This is more or less in response to the latest class-of-1959 Alum notice:
I admire David Shire’s work tremendously, but — sadly — His “Country Wife” missed the best part of the play, which comes toward its end as a number of eager-to-be-seduced women gather in the front room of Horner’s house (n.b. his name describes his favorite sport – putting horns on women’s husbands’ heads). One of the women sneaks into Horner’s quarters, followed by Horner with the obvious result. As the two emerge, the woman picks up a teacup and announces that she has been looking at Horner’s “china.” Seeing this, the other women cry out that they want some china too. The result is one of the most famous hilarious/risqué bits in all English drama.
Sadly, the play’s story focused on the “minor lover” common to lots of Restoration drama.
Excuse me — as a pro, I just felt a need to set this one right.
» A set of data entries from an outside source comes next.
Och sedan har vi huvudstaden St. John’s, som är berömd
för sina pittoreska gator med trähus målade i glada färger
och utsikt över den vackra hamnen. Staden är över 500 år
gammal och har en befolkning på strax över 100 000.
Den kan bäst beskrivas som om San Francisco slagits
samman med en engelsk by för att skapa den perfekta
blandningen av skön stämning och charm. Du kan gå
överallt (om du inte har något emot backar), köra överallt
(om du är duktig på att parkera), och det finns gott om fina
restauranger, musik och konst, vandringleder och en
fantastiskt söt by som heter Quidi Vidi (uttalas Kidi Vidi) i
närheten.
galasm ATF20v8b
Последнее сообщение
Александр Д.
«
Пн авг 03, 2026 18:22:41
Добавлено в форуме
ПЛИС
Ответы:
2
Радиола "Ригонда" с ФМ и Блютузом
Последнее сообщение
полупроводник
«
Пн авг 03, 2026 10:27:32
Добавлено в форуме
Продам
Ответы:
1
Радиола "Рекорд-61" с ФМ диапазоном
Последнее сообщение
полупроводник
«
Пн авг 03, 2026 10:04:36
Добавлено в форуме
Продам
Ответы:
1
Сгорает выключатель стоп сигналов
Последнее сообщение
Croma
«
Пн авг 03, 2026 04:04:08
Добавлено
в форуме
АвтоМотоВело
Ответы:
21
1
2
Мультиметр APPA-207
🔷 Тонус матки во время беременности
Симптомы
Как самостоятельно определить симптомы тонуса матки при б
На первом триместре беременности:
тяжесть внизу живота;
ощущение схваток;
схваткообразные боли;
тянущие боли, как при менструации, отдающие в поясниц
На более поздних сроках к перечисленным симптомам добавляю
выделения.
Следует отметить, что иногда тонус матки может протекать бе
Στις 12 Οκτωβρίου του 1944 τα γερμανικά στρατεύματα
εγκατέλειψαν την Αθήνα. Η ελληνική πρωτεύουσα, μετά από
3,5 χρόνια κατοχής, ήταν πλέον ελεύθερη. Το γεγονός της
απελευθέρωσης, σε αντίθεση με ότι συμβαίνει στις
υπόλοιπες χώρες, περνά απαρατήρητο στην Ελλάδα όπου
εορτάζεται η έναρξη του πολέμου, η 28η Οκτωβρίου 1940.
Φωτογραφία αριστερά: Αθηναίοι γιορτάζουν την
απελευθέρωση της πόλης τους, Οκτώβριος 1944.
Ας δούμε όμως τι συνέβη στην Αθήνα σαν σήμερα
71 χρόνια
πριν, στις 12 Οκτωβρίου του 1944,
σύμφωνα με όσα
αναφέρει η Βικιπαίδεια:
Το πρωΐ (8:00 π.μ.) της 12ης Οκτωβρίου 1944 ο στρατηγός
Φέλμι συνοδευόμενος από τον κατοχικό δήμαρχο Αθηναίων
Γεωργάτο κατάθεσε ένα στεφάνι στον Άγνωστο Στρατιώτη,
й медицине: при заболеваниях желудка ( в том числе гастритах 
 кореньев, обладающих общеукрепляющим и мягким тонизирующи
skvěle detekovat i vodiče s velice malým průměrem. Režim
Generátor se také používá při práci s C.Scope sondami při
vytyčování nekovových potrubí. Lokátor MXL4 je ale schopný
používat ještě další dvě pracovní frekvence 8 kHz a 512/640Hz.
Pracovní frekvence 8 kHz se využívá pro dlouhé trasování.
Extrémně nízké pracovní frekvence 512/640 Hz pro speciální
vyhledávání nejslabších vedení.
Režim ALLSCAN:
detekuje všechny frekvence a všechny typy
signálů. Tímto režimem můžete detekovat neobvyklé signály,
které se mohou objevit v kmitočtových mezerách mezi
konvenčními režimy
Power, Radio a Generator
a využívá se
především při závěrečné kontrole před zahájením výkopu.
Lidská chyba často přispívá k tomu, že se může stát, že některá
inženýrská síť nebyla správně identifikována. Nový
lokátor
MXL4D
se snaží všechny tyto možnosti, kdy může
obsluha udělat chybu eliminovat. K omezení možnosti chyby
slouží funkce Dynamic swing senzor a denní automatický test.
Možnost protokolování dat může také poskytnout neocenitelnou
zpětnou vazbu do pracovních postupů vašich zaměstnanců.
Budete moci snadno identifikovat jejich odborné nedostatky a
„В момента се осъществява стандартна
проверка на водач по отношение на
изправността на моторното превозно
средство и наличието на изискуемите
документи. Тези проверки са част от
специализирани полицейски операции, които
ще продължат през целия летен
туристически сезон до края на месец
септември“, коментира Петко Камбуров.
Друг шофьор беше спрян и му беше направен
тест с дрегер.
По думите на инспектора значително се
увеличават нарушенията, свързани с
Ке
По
Writing re-writes like that is a lot of work.
When we moved from a sabbatical year in England back to Chico, California. The difference between British elementary schools was disastrous — especially for our two sons (second and fifth grade). So I started writing plays and end-of-the-year musicals — as a way of pumping a little culture into their classes. I wrote both by-the-number plays based on Greek myths and musical versions of various plays — “Oedipus Rex,” “Macbeth, a western,” “Johnny Macbeth (who owns a wife-annoying dog named ‘Spot’)” and a ”Moby-Dick” and, last, a “Hamlet,” with music by me. The “Hamlet” is pretty good, and I am tempted to send it off to Messers Shire and Maltby — after I get respectable recordings of the songs (‘To Be or Not To Be” “A Ghost Comes Walking Out of The Past,” “The King’s Lament,” “Sweets for the Sweet,” etc.
Thank you for listening. Nothing ventured, nothing gained.